The washer-based leveling is atrocious, I agree. I’ve added BLTouch to my lulzbots to get around it. You can get knockoff versions for about $10, and I’ve done custom firmware for the Mini2 to use it. It can be added to the workhorse as well, but I since I don’t own one I haven’t build custom firmware for it.
Bed leveling time can be reduced by avoiding re-leveling. Swap out G29 in your startup GCODE for G29 O, and it will only level if needed. Or, if you go with custom firmware, you can use UBL as well, and it only needs to probe 3 points once the initial mesh is built.
Stepper noise is always going to exist with the 8-bit rambo boards. I swapped my boards to gain 32-bit steppers and the loudest part is the electronics case fan when it turns on.
I swapped the nozzles to .4mm when I changed the heads to 1.75mm filament optimized heads. I’m considering the BLTouch mod, but I’m just hesitant to do something non-stock because I don’t really have time to tinker with it or maintain it over the years. My time for this type of thing is limited, but it may be worth it. The new heads are also incredibly loud with the loudest fans I’ve ever heard on them. The noise isn’t my biggest problem though. Putting them in another room is fine.
It’s just frustrating how much money I have tied up in these for how difficult they are to use in the classroom compared to my Prusas, which were significantly less expensive and didn’t require upgrades.

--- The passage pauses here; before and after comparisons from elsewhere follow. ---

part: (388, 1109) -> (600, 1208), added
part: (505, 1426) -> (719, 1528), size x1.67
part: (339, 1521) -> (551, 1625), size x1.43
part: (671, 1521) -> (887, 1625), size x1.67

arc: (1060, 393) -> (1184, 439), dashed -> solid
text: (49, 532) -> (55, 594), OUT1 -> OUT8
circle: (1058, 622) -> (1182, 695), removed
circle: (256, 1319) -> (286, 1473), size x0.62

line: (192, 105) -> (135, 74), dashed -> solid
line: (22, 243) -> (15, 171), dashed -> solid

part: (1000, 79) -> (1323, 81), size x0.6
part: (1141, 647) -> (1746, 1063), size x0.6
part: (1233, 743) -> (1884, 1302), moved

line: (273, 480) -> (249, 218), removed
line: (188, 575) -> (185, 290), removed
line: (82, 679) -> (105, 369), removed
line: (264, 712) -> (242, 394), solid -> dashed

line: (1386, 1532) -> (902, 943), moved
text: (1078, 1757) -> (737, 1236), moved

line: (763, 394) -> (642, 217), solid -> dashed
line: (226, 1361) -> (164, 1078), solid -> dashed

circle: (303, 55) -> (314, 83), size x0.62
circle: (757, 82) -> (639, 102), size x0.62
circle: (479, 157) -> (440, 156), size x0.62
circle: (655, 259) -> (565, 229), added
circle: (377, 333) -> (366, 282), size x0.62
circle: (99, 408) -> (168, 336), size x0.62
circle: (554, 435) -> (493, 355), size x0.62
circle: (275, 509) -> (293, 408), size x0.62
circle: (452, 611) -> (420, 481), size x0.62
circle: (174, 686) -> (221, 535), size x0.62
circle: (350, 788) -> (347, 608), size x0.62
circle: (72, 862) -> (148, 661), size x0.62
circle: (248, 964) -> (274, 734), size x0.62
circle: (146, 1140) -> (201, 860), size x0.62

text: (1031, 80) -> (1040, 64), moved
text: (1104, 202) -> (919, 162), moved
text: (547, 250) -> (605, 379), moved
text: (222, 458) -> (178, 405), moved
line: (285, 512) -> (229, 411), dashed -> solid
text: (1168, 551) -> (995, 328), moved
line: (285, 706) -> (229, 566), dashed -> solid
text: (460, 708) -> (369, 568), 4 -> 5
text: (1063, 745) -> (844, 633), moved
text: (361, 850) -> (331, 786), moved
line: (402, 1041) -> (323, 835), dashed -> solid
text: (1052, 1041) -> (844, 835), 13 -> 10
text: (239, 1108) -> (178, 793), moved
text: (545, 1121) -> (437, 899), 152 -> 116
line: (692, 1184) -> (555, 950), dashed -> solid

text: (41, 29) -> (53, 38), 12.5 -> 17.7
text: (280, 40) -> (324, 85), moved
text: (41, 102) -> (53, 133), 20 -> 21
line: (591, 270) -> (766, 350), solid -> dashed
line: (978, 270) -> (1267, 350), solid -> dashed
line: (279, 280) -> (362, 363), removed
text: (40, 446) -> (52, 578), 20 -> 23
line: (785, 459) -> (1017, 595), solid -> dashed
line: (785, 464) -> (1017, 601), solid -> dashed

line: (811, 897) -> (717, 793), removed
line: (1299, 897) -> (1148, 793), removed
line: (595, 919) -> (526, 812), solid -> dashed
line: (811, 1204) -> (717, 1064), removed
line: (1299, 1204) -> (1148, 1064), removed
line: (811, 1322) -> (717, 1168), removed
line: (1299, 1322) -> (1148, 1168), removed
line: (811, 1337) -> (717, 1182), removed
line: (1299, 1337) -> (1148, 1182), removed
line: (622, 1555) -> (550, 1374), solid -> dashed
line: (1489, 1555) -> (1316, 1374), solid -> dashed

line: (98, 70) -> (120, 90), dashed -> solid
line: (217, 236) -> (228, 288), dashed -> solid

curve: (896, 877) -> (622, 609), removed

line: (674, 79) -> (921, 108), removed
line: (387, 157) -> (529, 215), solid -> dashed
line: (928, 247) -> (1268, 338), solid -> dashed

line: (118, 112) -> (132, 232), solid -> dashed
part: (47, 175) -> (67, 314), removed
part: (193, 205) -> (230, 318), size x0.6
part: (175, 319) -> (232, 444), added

But, there they sit and I want to try to get them to work as easily as the Prusas.
Hi Brian, I have the sidekick 747, and the 2.84 feed. I had trouble with Cura, but it was my own rookie issue. I had sellected the wrong head. Once. I chose the correct one, it was much better. That. said, the initial dodo issue, was circumvented by using Fusion 360, I design in it any ways. The post processor setup for fusion was great, they included my machine, so I chose it and started sending jobs via Octoprint, I use a Pi 4b and have it setup on that, and can send Gcode from Fusion. to a iCloud folder, that I have the Octo connected to. Then just use the web site installed with octo to control and monitor, even with my iPhone…. still fiddling with accuracy. I”m building an enclosure for spools up above and filtered exhaust, lights camera etc. I hope you. have better luck with your Luzbot, I”m enjoying mine, and have made a lot of useful designs already. PS, the folks at Luzbot have been very helpful. to me.
Adding BLTouch to the mini2 is pretty easy.
Swap out the cooling shroud on the M175v2 with either of these LulzBot M175v2 BLTouch Toolhead Adapters by Wrathernaut | Download free STL model | Printables.com
The one that’s front-mounted can reach the whole bed, but requires x-twist compensation in the firmware run through. Takes about 3 minutes or so to do.
Side mount is more protected and is in line with the nozzle, so x-twist isn’t really necessary. The small bed on the mini2 means it’s not as important to probe the whole bed, but still is nice to be able to do.
Attach the BLTouch, run the wires along the cable chain for a clean install, and attach to the board.
I’m not sure the state of the Drunken Octopus firmware for BLTouch on the Mini2, but I’ve got a build I put together and have been running for a couple of years now.